FHSA is an acronym for First Home Savings Account, a type of registered plan that is designed to help Canadians save for their first home on a tax-free basis.
To open a First Home Savings Account (FHSA), you must be:
- At least 18 years of age and no less than the age of majority in the province where you live
- A Canadian resident
- A first-time homebuyer (meaning, you and/or your spouse or common-law partner have not owned a home where you lived in the calendar year in which you open the account or at any time in the preceding four calendar years)
No, you can use both your First Home Savings Account (FHSA) as well as make a withdrawal from your Registered Retirement Savings Plan (RRSP) under the Home Buyers’ Plan (HBP) to purchase a qualifying home. Keep in mind that with a HBP withdrawal, you’ll have to repay any funds you withdraw from your RRSP. There is no repayment requirement for withdrawals from an FHSA.
You can hold the following product offerings in a First Home Savings Account (FHSA):
- Savings deposits
- Stocks, options and bonds
- Exchange-Traded Funds (ETFs)
More products will become available over time.
Opening an Account
No, the First Home Savings Account (FHSA) is an individual account and cannot be held jointly. However, you and your spouse could each have an FHSA and can combine your savings to buy a qualifying home.
Plus, the attribution rules do not apply to amounts that you receive from your spouse or common-law partner that you contribute to your FHSA—and vice versa. This means that any investment earnings in your FHSA will not be added to your or your spouse’s taxable income regardless of whether you or your spouse fund the contribution, as long as they are used to purchase a qualifying home.
You can hold multiple First Home Savings Accounts (FHSAs), but your total contribution room will remain the same as if you had only one FHSA. Plus, your maximum participation period of 15 years will be based on the date you open your first account.
The lifetime contribution limit for the First Home Savings Account (FHSA) is $40,000.
The annual contribution limit for the First Home Savings Account (FHSA) is $8,000. You may also be able to contribute up to $8,000 of unused contribution room from the previous year. That means you could contribute up to $16,000 in a given year, if you have contribution room left from the year prior.
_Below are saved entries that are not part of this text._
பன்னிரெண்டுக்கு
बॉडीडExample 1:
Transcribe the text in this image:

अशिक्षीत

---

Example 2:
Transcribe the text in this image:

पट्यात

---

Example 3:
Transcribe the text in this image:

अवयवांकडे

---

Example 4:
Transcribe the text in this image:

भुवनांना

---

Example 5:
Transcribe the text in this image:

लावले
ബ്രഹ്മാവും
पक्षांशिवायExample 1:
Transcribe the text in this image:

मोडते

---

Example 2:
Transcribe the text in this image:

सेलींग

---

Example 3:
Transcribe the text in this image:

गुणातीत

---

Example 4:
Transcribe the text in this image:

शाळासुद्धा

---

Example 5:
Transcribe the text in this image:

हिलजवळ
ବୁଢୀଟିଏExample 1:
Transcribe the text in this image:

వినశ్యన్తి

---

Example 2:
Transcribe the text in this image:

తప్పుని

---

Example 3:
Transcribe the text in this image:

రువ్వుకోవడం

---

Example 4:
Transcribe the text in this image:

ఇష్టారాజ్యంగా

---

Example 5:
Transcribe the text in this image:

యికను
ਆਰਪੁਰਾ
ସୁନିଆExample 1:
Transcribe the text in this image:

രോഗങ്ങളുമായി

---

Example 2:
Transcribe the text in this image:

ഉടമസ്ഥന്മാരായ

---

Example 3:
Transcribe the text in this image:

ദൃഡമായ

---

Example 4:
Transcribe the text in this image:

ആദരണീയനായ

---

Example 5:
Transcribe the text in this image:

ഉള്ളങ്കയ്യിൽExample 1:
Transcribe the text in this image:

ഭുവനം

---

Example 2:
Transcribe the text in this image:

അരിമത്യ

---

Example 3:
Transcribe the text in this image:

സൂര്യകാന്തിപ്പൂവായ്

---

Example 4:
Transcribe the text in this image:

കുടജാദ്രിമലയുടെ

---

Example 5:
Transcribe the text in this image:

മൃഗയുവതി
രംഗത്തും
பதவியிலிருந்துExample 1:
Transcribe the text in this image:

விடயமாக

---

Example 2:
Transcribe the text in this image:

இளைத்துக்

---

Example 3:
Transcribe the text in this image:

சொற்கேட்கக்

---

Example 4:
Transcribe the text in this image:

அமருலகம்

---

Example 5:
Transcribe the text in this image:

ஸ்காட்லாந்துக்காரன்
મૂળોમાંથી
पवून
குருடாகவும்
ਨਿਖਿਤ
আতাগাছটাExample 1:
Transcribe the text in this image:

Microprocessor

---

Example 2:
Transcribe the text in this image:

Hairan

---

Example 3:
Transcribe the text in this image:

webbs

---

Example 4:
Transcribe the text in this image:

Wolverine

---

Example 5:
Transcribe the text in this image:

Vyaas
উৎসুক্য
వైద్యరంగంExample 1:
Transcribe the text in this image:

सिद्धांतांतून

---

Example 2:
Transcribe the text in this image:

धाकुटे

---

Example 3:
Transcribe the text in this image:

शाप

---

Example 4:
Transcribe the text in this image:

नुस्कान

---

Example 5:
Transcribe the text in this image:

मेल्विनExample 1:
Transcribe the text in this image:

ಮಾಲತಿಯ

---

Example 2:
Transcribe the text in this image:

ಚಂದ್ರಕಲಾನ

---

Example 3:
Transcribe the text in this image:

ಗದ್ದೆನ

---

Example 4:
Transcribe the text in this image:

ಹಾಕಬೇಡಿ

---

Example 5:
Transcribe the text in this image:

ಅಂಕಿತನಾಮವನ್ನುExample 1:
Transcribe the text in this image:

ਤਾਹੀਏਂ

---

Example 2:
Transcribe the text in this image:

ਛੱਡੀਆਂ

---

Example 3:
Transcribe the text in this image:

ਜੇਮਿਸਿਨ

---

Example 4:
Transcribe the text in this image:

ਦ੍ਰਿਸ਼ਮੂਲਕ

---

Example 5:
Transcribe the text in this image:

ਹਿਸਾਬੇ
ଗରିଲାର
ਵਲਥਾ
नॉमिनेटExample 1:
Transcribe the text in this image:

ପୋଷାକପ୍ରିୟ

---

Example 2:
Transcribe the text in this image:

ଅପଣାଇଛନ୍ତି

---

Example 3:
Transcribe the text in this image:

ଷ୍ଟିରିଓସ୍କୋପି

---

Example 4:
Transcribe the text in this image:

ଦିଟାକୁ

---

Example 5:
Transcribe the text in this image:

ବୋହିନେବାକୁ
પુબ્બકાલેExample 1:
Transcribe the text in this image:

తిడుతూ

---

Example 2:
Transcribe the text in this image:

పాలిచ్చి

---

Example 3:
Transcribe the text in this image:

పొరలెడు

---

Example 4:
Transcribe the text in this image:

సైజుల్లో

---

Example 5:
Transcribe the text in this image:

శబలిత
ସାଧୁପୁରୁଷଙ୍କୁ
Note: You do not start accumulating contribution room until you open an FHSA account.
Yes, you can carry forward any unused FHSA contribution room from the prior year up to a maximum of $8,000 (subject to your lifetime contribution limit of $40,000). This means that if you contribute less than $8,000 in a given year, you can contribute the unused amount next year in addition to the $8,000 annual contribution limit.
For example, if you contribute $5,000 to your FHSA in 2023, you would be allowed to contribute $11,000 in 2024 (i.e., $8,000 plus the remaining $3,000 from 2023).
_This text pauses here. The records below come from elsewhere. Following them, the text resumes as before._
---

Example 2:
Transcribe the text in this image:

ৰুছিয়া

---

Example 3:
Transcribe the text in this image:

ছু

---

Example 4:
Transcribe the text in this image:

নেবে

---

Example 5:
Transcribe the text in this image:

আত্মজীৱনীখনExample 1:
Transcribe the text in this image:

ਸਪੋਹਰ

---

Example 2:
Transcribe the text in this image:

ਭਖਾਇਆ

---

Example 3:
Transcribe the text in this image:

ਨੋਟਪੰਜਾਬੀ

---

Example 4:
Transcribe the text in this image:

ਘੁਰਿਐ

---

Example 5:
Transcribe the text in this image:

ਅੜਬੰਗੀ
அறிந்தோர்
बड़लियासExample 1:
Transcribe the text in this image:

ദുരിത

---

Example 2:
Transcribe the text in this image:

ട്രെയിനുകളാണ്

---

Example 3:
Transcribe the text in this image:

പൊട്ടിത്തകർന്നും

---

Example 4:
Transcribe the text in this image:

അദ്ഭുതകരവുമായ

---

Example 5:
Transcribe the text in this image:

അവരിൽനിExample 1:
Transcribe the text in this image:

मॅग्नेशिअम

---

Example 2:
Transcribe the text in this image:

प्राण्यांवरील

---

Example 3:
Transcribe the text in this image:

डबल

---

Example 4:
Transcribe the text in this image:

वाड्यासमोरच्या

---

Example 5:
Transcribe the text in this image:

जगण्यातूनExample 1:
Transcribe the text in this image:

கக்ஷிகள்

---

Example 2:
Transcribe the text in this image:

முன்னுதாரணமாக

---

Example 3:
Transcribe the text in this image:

You can only make contributions to your own First Home Savings Account (FHSA). Your spouse or partner can also have their own FHSA and make contributions to their account.
The attribution rules do not apply to amounts that you receive from your spouse or common-law partner that you contribute to your FHSA—and vice versa. This means that any investment earnings in your FHSA will not be added to your or your spouse’s taxable income regardless of whether you or your spouse fund the contribution, as long as they are used to purchase a qualifying home.
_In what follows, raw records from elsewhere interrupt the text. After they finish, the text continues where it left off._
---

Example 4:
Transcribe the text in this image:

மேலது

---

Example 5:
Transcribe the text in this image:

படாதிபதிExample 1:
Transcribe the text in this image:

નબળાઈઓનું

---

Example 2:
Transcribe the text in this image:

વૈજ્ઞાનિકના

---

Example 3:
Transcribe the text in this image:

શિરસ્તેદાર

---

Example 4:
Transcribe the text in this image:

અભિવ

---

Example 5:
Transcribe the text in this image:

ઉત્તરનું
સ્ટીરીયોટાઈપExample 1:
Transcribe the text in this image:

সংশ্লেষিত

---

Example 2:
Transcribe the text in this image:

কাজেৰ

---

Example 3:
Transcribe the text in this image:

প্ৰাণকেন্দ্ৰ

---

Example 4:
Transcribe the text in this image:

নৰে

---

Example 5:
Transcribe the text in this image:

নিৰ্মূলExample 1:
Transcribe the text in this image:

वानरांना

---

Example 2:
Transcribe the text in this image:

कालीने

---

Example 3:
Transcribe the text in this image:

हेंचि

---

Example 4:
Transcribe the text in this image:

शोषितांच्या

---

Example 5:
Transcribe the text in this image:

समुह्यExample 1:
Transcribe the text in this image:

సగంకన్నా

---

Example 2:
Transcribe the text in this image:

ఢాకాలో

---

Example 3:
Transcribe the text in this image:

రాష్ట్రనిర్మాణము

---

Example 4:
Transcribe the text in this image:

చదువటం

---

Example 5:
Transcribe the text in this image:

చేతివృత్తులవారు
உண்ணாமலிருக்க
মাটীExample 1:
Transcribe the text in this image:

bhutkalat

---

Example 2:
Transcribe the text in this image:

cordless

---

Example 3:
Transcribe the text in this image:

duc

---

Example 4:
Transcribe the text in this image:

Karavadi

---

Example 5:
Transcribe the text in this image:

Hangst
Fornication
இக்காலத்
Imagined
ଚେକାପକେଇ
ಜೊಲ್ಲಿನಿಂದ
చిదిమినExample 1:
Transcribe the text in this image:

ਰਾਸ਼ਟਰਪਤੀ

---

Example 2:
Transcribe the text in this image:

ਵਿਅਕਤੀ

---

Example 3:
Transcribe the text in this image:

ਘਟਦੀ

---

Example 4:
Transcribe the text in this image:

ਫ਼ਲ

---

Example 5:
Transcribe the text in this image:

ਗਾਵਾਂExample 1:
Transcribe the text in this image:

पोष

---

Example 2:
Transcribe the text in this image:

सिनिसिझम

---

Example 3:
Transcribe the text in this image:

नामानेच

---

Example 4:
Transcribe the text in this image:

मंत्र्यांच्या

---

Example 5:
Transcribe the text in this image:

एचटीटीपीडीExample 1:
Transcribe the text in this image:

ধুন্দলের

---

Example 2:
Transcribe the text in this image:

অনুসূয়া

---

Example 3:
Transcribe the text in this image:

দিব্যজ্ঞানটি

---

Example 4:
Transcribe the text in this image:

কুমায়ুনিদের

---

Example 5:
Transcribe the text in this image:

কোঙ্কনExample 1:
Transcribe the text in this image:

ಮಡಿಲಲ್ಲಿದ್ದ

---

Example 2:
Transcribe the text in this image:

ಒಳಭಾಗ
If you over contribute to your First Home Savings Account (FHSA), you’ll pay a 1% tax on the overcontributed amount each month until the excess amount is withdrawn, or until more contribution room becomes available.
For example, if you contribute $12,000 to your FHSA in December (and you had no unused FHSA contribution room carried forward), you’ll pay $40 (1% x $4,000 x 1 month). More contribution room would become available January 1, so at that time, the additional $4,000 would no longer be considered an overcontribution.
If you withdraw only a portion of the funds from your First Home Savings Account (FHSA) to purchase your first home, you can transfer any remaining funds to your Registered Retirement Savings Plan (RRSP) or Registered Retirement Income Fund (RRIF) on a tax-free basis on or before December 31 of the year following the initial withdrawal. Otherwise, you can withdraw the remaining balance, but it will be taxed.